Par ailleurs, le ministère de l'agriculture et de la pêche poursuit son effort financier en faveur de l'agriculture biologique par la prise en charge des frais de contrôle, l'aide à la recherche, la mise en place d'un observatoire économique, des aides à la conversion ou au maintien en agriculture biologique, l'élaboration d'un nouveau logotype " agriculture biologique " et l'aide aux associations professionnelles de la filière. La réglementation européenne (règlement du 24 juin 1991, modifié en dernier lieu le 22 juin 1995), toujours inspirée par le modèle français, fixe les conditions de production, d'étiquetage et de contrôle de ce mode de production pour les productions végétales. Le Conseil de l'Union européenne examine depuis la fin de l'année 1996 un projet de règlement sur les produits animaux et d'origine animale.

4. La traçabilité des produits agricoles et alimentaires

La politique des pouvoirs publics porte sur l'identification des produits agricoles et alimentaires dont la traçabilité constitue un des éléments du système. Cette politique est celle relative aux signes officiels de qualité (AOC, labels, certification de conformité, agriculture biologique), qui permettent d'identifier et de faire reconnaître des produits possédant des caractéristiques particulières ou obtenus selon des méthodes particulières.

Ces signes officiels de qualité, basés sur le respect de cahier des charges de production contrôlé par des organismes publics ou agréés par l'Etat, permettent d'apporter des garanties au consommateur.
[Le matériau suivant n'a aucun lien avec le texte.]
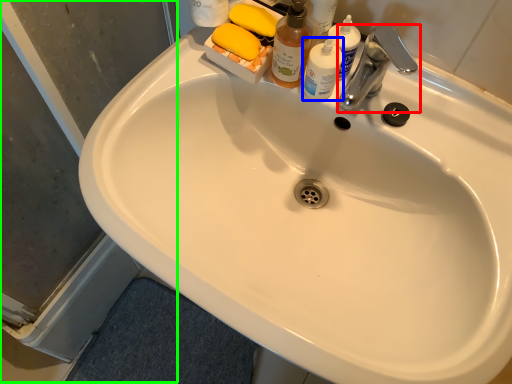
Question: Estimate the real-world distances between objects in this image. Which object is farther from tap (highlighted by a red box), toiletry (highlighted by a blue box) or screen door (highlighted by a green box)?

Choices:
 (A) toiletry
 (B) screen door

Answer: (B)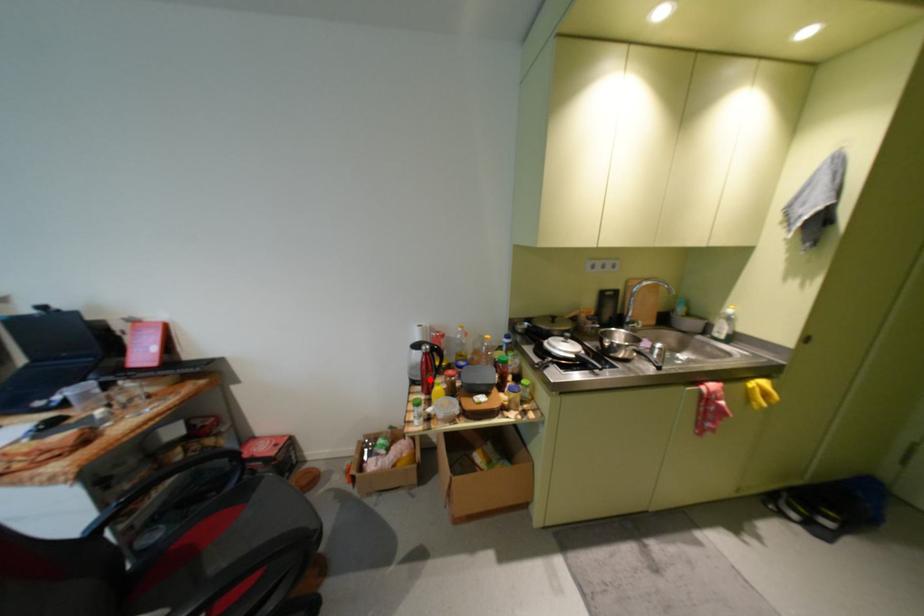
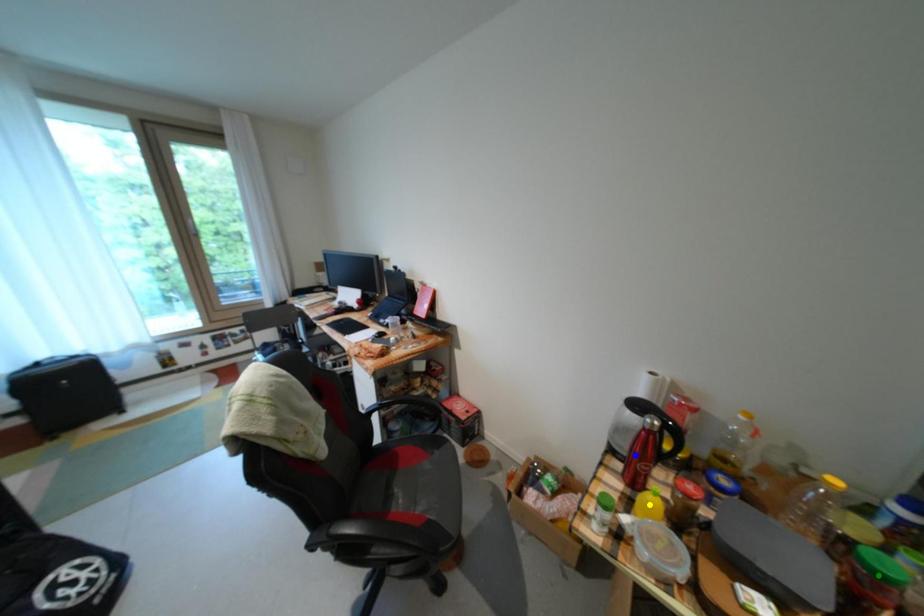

La maîtrise complète de la traçabilité des produits bénéficiant de ces signes de qualité est systématiquement exigée afin de gérer la production et assurer les contrôles.

Ces démarches d'identification des produits sont des démarches volontaires, à l'initiative des professionnels.

Dans la filière bovine, une réglementation de 1978 modifiée en 1995 assure une identification de tous les animaux. Tout bovin adulte quelque soit sa destination commerciale (élevage, abattage, export...) est ainsi titulaire d'un document d'accompagnement véritable " passeport individuel " justifiant :

- de son identité, race, sexe et âge ;

- de son département de naissance ;

- de la qualification sanitaire de son cheptel de provenance vis-à-vis des maladies contagieuses ;

- de sa filiation, pour les bovins inscrits à un schéma de sélection.

Chaque bovin est par ailleurs répertorié dans un fichier informatique départemental permettant de gérer sa carrière et ses mouvements.

La crise de l'ESB et les nouvelles exigences en matière d'étiquetage des viandes en application du règlement n° 820/97 du Conseil du 21 avril 1997 ont renforcé les besoins en matière de traçabilité de l'animal vivant jusqu'à la remise de la viande au consommateur.

C'est l'objet de l'accord interprofessionnelle INTERBEV applicable depuis le 1er octobre dernier. En vertu de cet accord conclu en février 1997 et aussitôt étendu par les pouvoirs publics, l'étiquetage de la viande bovine doit nécessairement préciser, depuis le 1er octobre, l'origine nationale de l'animal (si tant est qu'il soit né, ait été élevé et abattu dans le même pays) et, s'il est d'origine française, sa catégorie (jeune bovin, boeuf, taureau, génisse, jeune vache, vache adulte : plus de 5 ans) et son type racial (laitier, mixte, à viande). A défaut d'attestation de l'origine nationale de la viande, l'étiquette devra indiquer " origine : non renseigné ". Initialement, l'accord interprofessionnel avait retenu la mention " origine indéterminée ", mais celle-ci avait suscité de vives réticences à Bruxelles où l'on flairait une tentative de dénigrement des viandes non françaises. Les nouvelles informations sur l'origine, la catégorie et le type racial compléteront les obligations réglementaires déjà en vigueur : nom du morceau, poids, prix, date d'emballage.

Dans les filières ovine et porcine, la traçabilité des animaux et de leurs produits s'appuient, de façon similaire, sur les schémas d'identification collective obligatoire des animaux et des procédures de contrôles spécifiques dans les abattoirs et ateliers de découpe.